◆ PASSAGE TO READ

"""

Anna Meleshko 319346045

Yonatan Blum 308131333


alt text


alt text

About this Competition


In this competition, we asked to detect wheat heads from images of wheat plants from all around the world. These images are used to estimate the density and size of wheat heads in different varieties, so Farmers can use the data to assess health and maturity when making management decisions in their fields. However, accurate wheat head detection in outdoor field images can be visually challenging, There is often overlap of dense wheat plants, and the wind can blur the photographs. Additionally, appearances vary due to maturity, color, genotype, and head orientation. To better gauge the performance for unseen genotypes, environments, and observational conditions, the training dataset covers multiple regions, and we will use more than 3000 images from Europe and Noeth America.


GWD Dataset

  • Files
    • train.csv - training data
    • train - 3422 train images of wheat
    • test.zip - 10 test images of wheat(its a small part of 1000 test image that kaggle going to use for the score).
    • sample_submission.csv - a sample submission file in the correct format, to show us how to make the submission.
  • Csv file include:
    • image_id - uniqe number of each image.
    • width, height - width and height of the images
    • bbox - bounding box, formatted as a python-style list of [xmin, ymin, width, height] (COCO format).
    • source - source of the image , there few types of the imaeges, we will not use this column.

"""

◆ WORK REQUEST 1
Retype the part of the wheat detection competition text from "GWD Dataset" to "for the score).".

◆ INPUT MATERIAL

"""

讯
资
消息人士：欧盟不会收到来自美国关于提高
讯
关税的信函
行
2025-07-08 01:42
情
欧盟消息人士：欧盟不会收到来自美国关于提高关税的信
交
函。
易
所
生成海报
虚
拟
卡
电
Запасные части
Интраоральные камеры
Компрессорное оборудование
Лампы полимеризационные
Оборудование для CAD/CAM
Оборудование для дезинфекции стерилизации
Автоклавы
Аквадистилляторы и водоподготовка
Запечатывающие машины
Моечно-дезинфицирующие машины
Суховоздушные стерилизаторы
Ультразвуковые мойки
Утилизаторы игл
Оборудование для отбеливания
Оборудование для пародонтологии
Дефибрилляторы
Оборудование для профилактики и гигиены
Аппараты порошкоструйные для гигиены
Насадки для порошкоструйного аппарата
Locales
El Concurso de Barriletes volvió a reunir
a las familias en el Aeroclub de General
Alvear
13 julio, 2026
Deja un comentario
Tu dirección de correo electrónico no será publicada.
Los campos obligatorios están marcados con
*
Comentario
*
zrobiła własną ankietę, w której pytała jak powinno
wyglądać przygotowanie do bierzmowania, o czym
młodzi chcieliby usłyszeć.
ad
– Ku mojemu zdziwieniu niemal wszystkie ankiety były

"""

◆ WORK REQUEST 2
Put the lines of the entries, from the first line to the line with "Утилизаторы игл", into a Markdown table with the columns No. and Line, giving each row a number and leaving out blank lines.

◆ TASK RESULT 1
GWD Dataset

  • Files
    • train.csv - training data
    • train - 3422 train images of wheat
    • test.zip - 10 test images of wheat(its a small part of 1000 test image that kaggle going to use for the score).

◆ TASK RESULT 2
| No. | Line |
|---|---|
| 1 | 讯 |
| 2 | 资 |
| 3 | 消息人士：欧盟不会收到来自美国关于提高 |
| 4 | 讯 |
| 5 | 关税的信函 |
| 6 | 行 |
| 7 | 2025-07-08 01:42 |
| 8 | 情 |
| 9 | 欧盟消息人士：欧盟不会收到来自美国关于提高关税的信 |
| 10 | 交 |
| 11 | 函。 |
| 12 | 易 |
| 13 | 所 |
| 14 | 生成海报 |
| 15 | 虚 |
| 16 | 拟 |
| 17 | 卡 |
| 18 | 电 |
| 19 | Запасные части |
| 20 | Интраоральные камеры |
| 21 | Компрессорное оборудование |
| 22 | Лампы полимеризационные |
| 23 | Оборудование для CAD/CAM |
| 24 | Оборудование для дезинфекции стерилизации |
| 25 | Автоклавы |
| 26 | Аквадистилляторы и водоподготовка |
| 27 | Запечатывающие машины |
| 28 | Моечно-дезинфицирующие машины |
| 29 | Суховоздушные стерилизаторы |
| 30 | Ультразвуковые мойки |
| 31 | Утилизаторы игл |